Opinion

How to spend your summer vacation Missouri style

Friday, June 20, 2014

Hi neighbors.

Remember a few weeks ago when we were complaining about the cold? Hold that thought. Turn it over and over in your mind. It might cool you off, might.

Many people can't wait for summer. Most of these people like water.

Dreams of warm sunshine, swimming, boating, fishing, canoeing, river rafting -- all that stuff -- keep them happy while the snow flies.

If the local rivers and lakes can't satisfy their need for big water, they can go to the ocean. We are centrally located so both oceans, the Great Lakes and the Gulf, are not too far away for an extended weekend trip.

Oceans offer surfing, boating with bigger boats and bigger fishing poles, faster speed boats, floating RVs and beaches.

I am not a water lover. I don't swim. I don't boat. I have no desire to go to any island in the known universe. I like Missouri, where most of the water springs quietly from solid ground and makes beautiful, clear, SMALL, creeks where the amount of water is manageable and predictable.

Missouri creeks and branches are usually ankle deep at most. They flow gently and are clearly limited by banks of dirt and grass.

I have waded out into the Atlantic off Florida once. I didn't like it and can think of no reason why anyone would expose themselves to a hungry wet monster that tries to pull you into its gullet. Two steps in and the water was over my ankles! I could feel the tug of that mighty maw trying to pull me out to sea!

That was enough! Back to Missouri and dry land where the water has the good sense to stay put without sashaying back and forth all the time.

But water sports is only one entertainment summer folk enjoy.

Some people like to bike, hike and even balloon ride. Others camp out in the big woods (Missouri has lots of camping options) and go hunting for edible wild plants.

Other people like to look for mythical creatures like Big Foot, or his brother the Boggy Creek Monster. I will admit to watching a couple of these shows once or twice. It always amazes me that these hunters, armed with a vast array of devices for seeing and photographing things in the dark, hearing devices, cameras to record all they find, usually end up like most ghost hunters. Tired, hungry, disappointed, lacking any tangible evidence and empty handed.

If they would just listen to the people telling them about these monster sightings (or ghost sightings) that happened during the daytime. If they really wanted to find Big Foot, they should go camp out where he has been seen for a week, day and night, and see what they can see. Of course, actual proof would end the series immediately and make international news.
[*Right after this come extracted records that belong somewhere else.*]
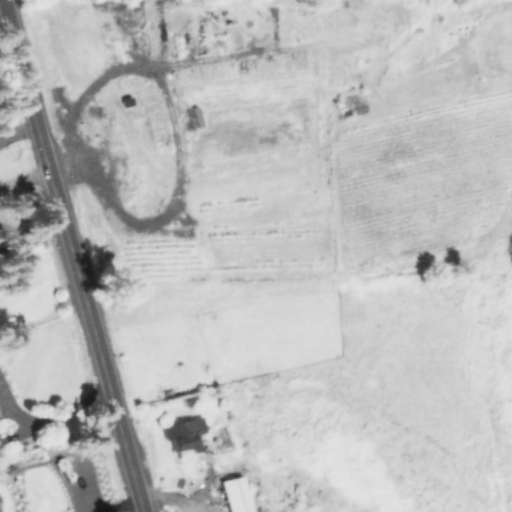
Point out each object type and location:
road: (15, 138)
road: (21, 179)
road: (70, 265)
building: (246, 367)
building: (251, 384)
road: (53, 422)
building: (181, 434)
building: (185, 435)
building: (220, 439)
building: (224, 441)
building: (232, 495)
building: (236, 495)
road: (120, 506)
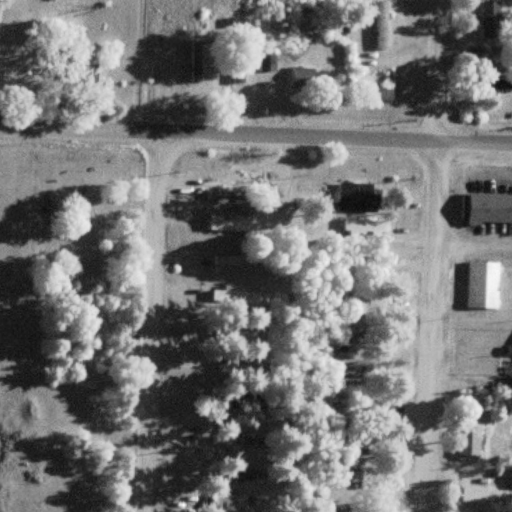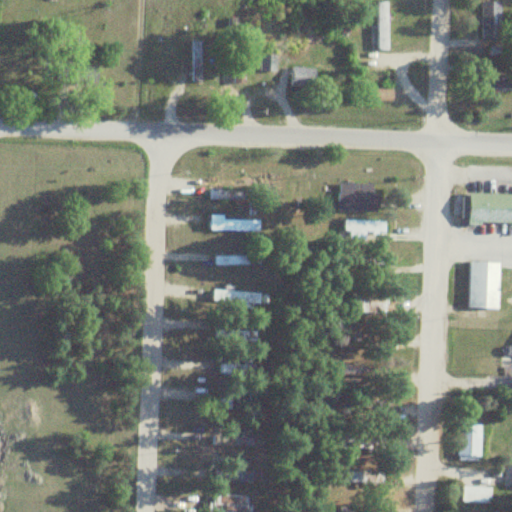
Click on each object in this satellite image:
building: (489, 19)
building: (380, 25)
building: (194, 61)
building: (265, 61)
building: (300, 76)
building: (498, 82)
road: (255, 137)
building: (225, 194)
building: (356, 197)
building: (489, 207)
building: (231, 223)
building: (356, 228)
road: (470, 248)
road: (428, 255)
building: (228, 259)
building: (482, 284)
building: (237, 298)
building: (367, 302)
road: (152, 323)
building: (511, 354)
building: (228, 368)
building: (242, 441)
building: (354, 442)
building: (467, 442)
building: (356, 477)
building: (511, 485)
building: (474, 494)
building: (229, 503)
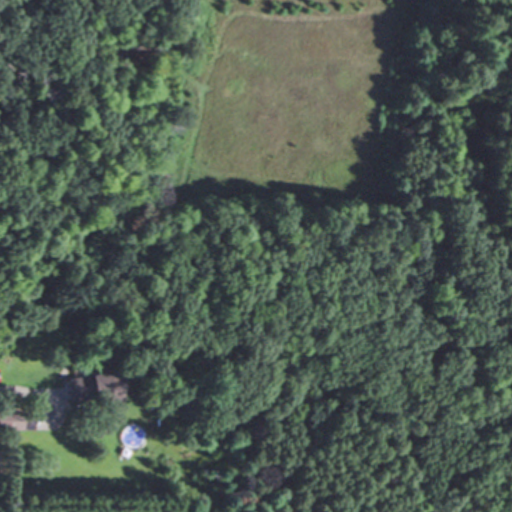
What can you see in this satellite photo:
building: (87, 388)
building: (8, 420)
building: (132, 435)
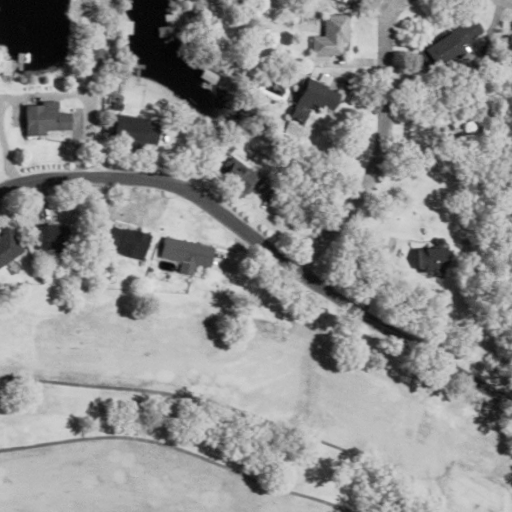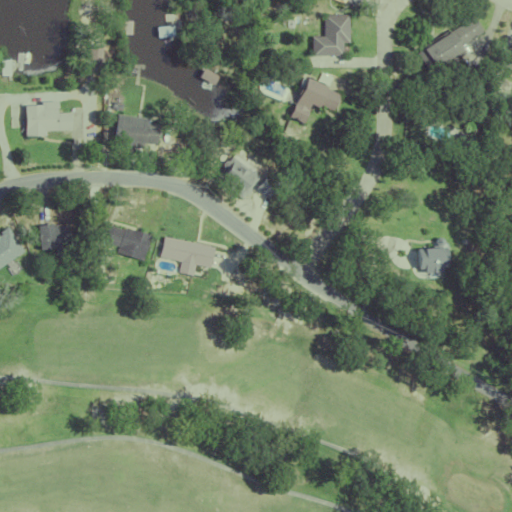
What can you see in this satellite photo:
building: (337, 1)
building: (337, 1)
road: (508, 2)
building: (165, 17)
building: (327, 35)
building: (329, 36)
building: (443, 44)
building: (447, 44)
road: (46, 97)
building: (307, 98)
building: (311, 99)
building: (109, 104)
building: (41, 119)
building: (42, 120)
building: (466, 125)
building: (134, 130)
building: (130, 131)
building: (457, 145)
road: (381, 147)
building: (237, 176)
building: (232, 177)
road: (162, 183)
building: (264, 188)
building: (50, 238)
building: (122, 240)
building: (123, 241)
building: (6, 245)
building: (7, 247)
building: (181, 254)
building: (183, 254)
building: (428, 258)
building: (427, 260)
road: (403, 339)
park: (227, 416)
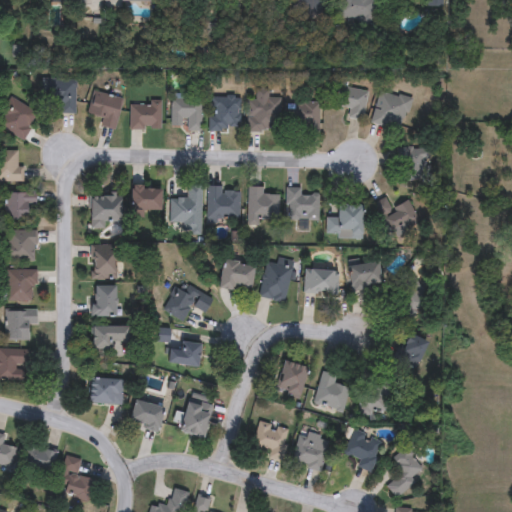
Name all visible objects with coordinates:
building: (138, 0)
building: (138, 0)
building: (79, 3)
building: (79, 3)
building: (358, 15)
building: (358, 15)
building: (64, 97)
building: (64, 98)
building: (353, 103)
building: (354, 104)
building: (104, 110)
building: (105, 111)
building: (389, 111)
building: (390, 112)
building: (262, 113)
building: (224, 114)
building: (263, 114)
building: (186, 115)
building: (186, 115)
building: (224, 115)
building: (145, 117)
building: (145, 118)
building: (303, 118)
building: (303, 119)
building: (17, 120)
building: (17, 120)
road: (91, 165)
building: (416, 166)
building: (416, 166)
building: (10, 168)
building: (10, 168)
building: (145, 200)
building: (145, 200)
building: (223, 205)
building: (223, 205)
building: (301, 206)
building: (301, 206)
building: (17, 207)
building: (18, 207)
building: (261, 207)
building: (262, 207)
building: (103, 211)
building: (103, 211)
building: (187, 211)
building: (188, 212)
building: (397, 217)
building: (398, 218)
building: (343, 223)
building: (344, 224)
building: (19, 247)
building: (20, 247)
building: (103, 263)
building: (103, 264)
building: (234, 276)
building: (235, 276)
building: (363, 277)
building: (363, 277)
building: (276, 280)
building: (276, 281)
building: (321, 282)
building: (321, 282)
building: (20, 286)
building: (20, 287)
building: (409, 299)
building: (410, 299)
building: (103, 302)
building: (103, 302)
building: (185, 303)
building: (186, 304)
building: (18, 325)
building: (18, 325)
building: (106, 337)
building: (106, 338)
building: (408, 352)
building: (409, 352)
building: (181, 356)
building: (182, 356)
road: (254, 362)
building: (13, 364)
building: (13, 364)
building: (289, 380)
building: (290, 380)
building: (103, 392)
building: (104, 392)
building: (329, 395)
building: (330, 395)
building: (375, 400)
building: (375, 401)
building: (143, 415)
building: (144, 416)
building: (192, 419)
building: (193, 419)
road: (87, 435)
building: (270, 441)
building: (271, 441)
building: (362, 451)
building: (362, 451)
building: (309, 452)
building: (310, 452)
building: (6, 454)
building: (6, 455)
building: (38, 462)
building: (38, 462)
building: (404, 473)
building: (404, 473)
building: (73, 481)
building: (74, 481)
road: (237, 483)
building: (172, 503)
building: (173, 503)
building: (200, 505)
building: (201, 505)
building: (400, 511)
building: (401, 511)
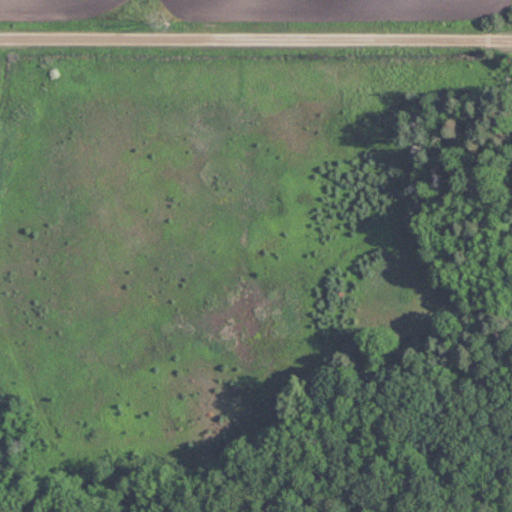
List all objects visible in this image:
road: (256, 39)
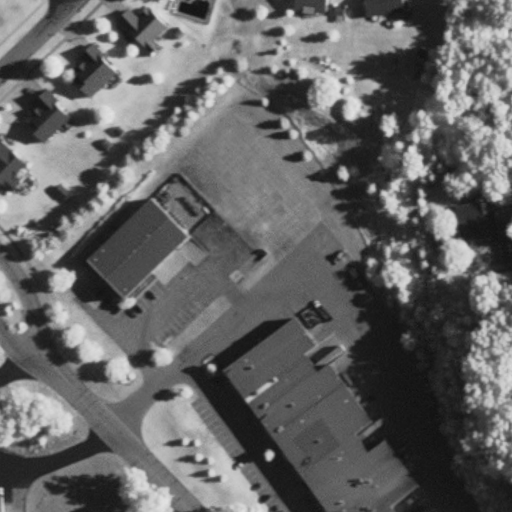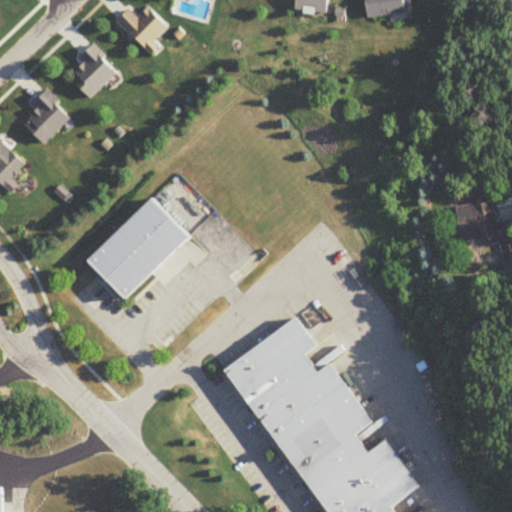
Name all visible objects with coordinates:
building: (312, 6)
building: (385, 8)
building: (140, 27)
road: (35, 34)
building: (91, 73)
building: (46, 117)
building: (8, 164)
building: (486, 228)
building: (139, 249)
road: (318, 282)
road: (29, 309)
road: (156, 309)
road: (19, 352)
building: (321, 426)
road: (117, 437)
road: (237, 437)
road: (56, 454)
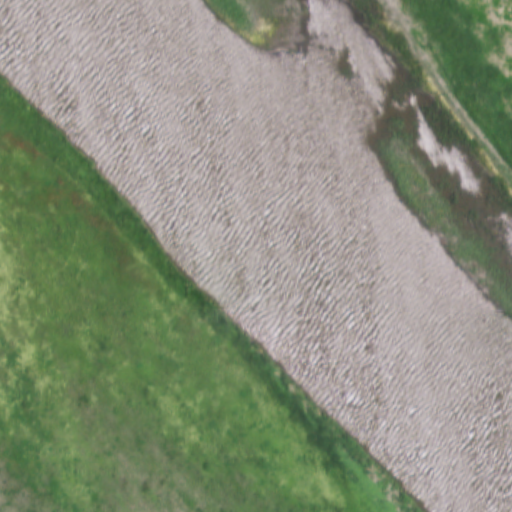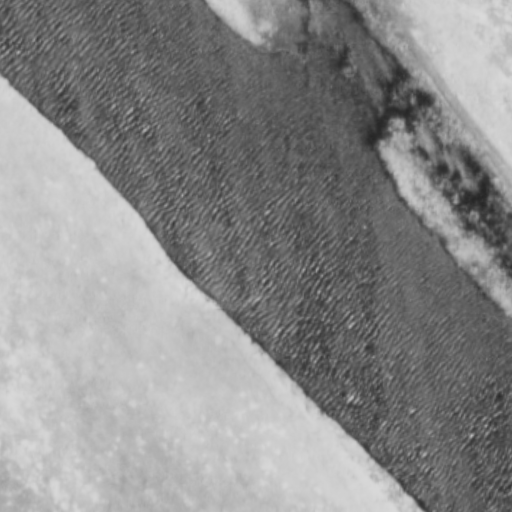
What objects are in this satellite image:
river: (303, 229)
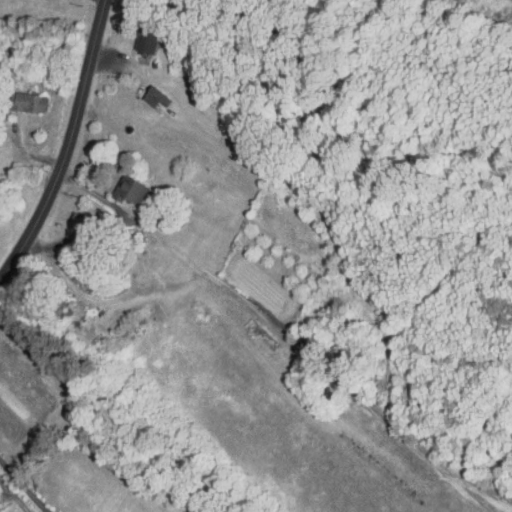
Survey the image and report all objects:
building: (133, 35)
building: (140, 90)
building: (16, 95)
road: (63, 145)
building: (116, 186)
road: (156, 235)
road: (24, 484)
road: (14, 495)
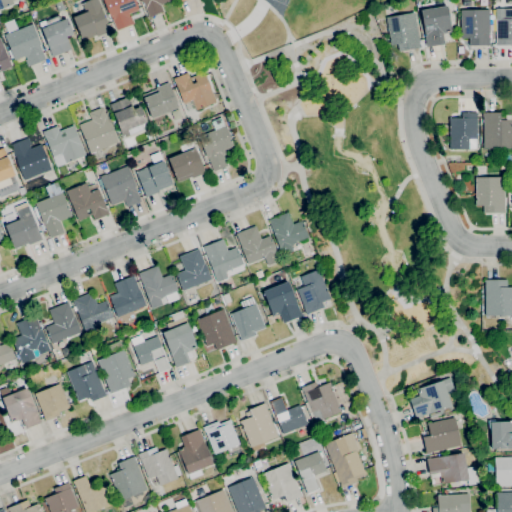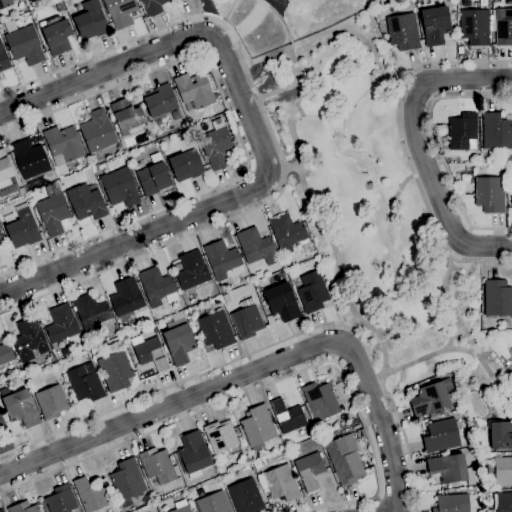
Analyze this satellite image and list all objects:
building: (179, 0)
building: (182, 0)
park: (283, 1)
building: (5, 3)
building: (5, 3)
building: (59, 5)
building: (151, 6)
building: (154, 6)
road: (228, 10)
building: (121, 11)
building: (119, 12)
road: (280, 19)
building: (89, 20)
building: (91, 20)
road: (249, 21)
building: (434, 24)
building: (435, 24)
building: (474, 26)
building: (475, 26)
building: (503, 26)
building: (504, 28)
building: (403, 30)
building: (402, 31)
road: (322, 33)
building: (56, 34)
building: (56, 36)
building: (24, 44)
building: (25, 45)
road: (216, 46)
road: (200, 51)
building: (3, 57)
building: (4, 58)
road: (324, 62)
road: (167, 82)
building: (193, 89)
building: (194, 89)
road: (417, 97)
road: (401, 98)
road: (434, 98)
building: (160, 100)
building: (160, 101)
building: (128, 116)
building: (127, 117)
building: (96, 131)
building: (98, 131)
building: (462, 131)
building: (463, 131)
building: (495, 131)
building: (497, 133)
road: (239, 134)
road: (256, 135)
building: (64, 142)
building: (62, 144)
building: (216, 144)
road: (419, 146)
building: (215, 147)
building: (128, 154)
building: (28, 158)
building: (30, 158)
building: (187, 162)
building: (185, 164)
building: (503, 165)
road: (268, 168)
building: (4, 171)
road: (250, 172)
building: (6, 175)
building: (152, 177)
building: (154, 178)
building: (119, 186)
building: (120, 186)
building: (509, 190)
building: (488, 193)
building: (490, 193)
road: (490, 196)
building: (86, 202)
building: (86, 202)
building: (511, 202)
park: (373, 207)
building: (52, 211)
building: (53, 213)
building: (23, 225)
building: (21, 227)
building: (286, 232)
building: (287, 232)
building: (1, 236)
building: (0, 238)
road: (463, 239)
building: (255, 246)
building: (257, 246)
road: (333, 248)
road: (454, 254)
building: (222, 259)
building: (222, 259)
building: (191, 269)
building: (193, 270)
building: (155, 285)
building: (158, 286)
building: (311, 290)
building: (311, 291)
building: (125, 296)
building: (127, 296)
building: (498, 297)
building: (497, 298)
building: (280, 301)
building: (282, 301)
building: (208, 307)
building: (90, 310)
building: (91, 312)
building: (247, 319)
building: (246, 320)
building: (61, 323)
building: (62, 323)
building: (150, 327)
building: (214, 329)
building: (216, 329)
building: (28, 339)
building: (30, 339)
building: (179, 341)
building: (179, 344)
building: (96, 348)
building: (149, 352)
building: (150, 352)
road: (436, 352)
building: (5, 353)
building: (6, 353)
building: (116, 367)
road: (255, 369)
building: (114, 370)
road: (485, 372)
road: (377, 376)
building: (84, 382)
building: (86, 382)
road: (269, 383)
road: (174, 384)
building: (433, 398)
building: (428, 399)
building: (320, 400)
building: (321, 400)
building: (50, 401)
building: (51, 401)
building: (20, 406)
building: (20, 407)
building: (286, 415)
building: (287, 416)
building: (257, 426)
building: (258, 426)
building: (500, 434)
building: (500, 434)
building: (220, 435)
building: (440, 435)
building: (441, 435)
building: (222, 437)
building: (193, 452)
building: (194, 453)
building: (344, 459)
building: (344, 461)
building: (156, 465)
building: (159, 465)
building: (447, 467)
building: (308, 469)
building: (310, 469)
building: (450, 469)
building: (500, 470)
building: (502, 470)
building: (126, 478)
building: (127, 478)
building: (280, 482)
building: (281, 482)
building: (88, 495)
building: (91, 495)
building: (244, 496)
building: (246, 496)
building: (60, 499)
building: (62, 500)
building: (503, 501)
building: (212, 502)
building: (503, 502)
building: (213, 503)
building: (451, 503)
building: (452, 503)
road: (377, 505)
building: (22, 507)
building: (23, 507)
building: (180, 508)
building: (181, 509)
building: (1, 510)
building: (2, 510)
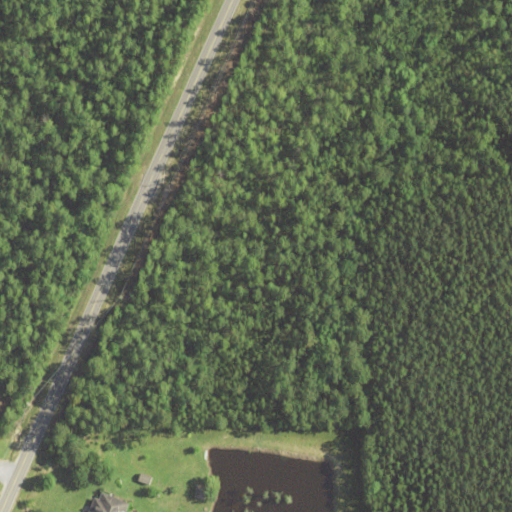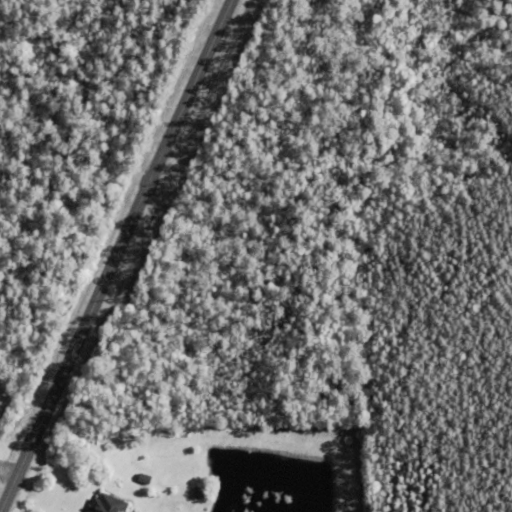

People argue that Big Foot is really good at hiding. I don't really see that any creature would have to be that good at hiding in today's society.

Most people never look out their windows, never hike around their own back yard, and can't hear anything but MTV or a video game.

Many people don't know they have mice till the snakes show up to catch them.

I think Big Foot could live in the courthouse on the Square and no one would see him.

The smell might give him away though.

It seems odd to me that very few stories of aquatic monsters are passed along. We have big lakes in Missouri, and I've heard that big "monsters" live near dams and in abandoned rock quarries.

These all have reasonable explanations for being there; and often get caught. They are called catfish -- real monsters! But they don't take very good pictures.

And like all the water in Missouri -- they stay in their own place and don't walk around peeking into windows, shaking trees, throwing rocks and banging clubs on trees while screaming like Banshees.

Until the next time friends remember if you have reason to fear 100 pound catfish, stay out of the water.

If you fear Big Foot, fearlessly go wherever you like.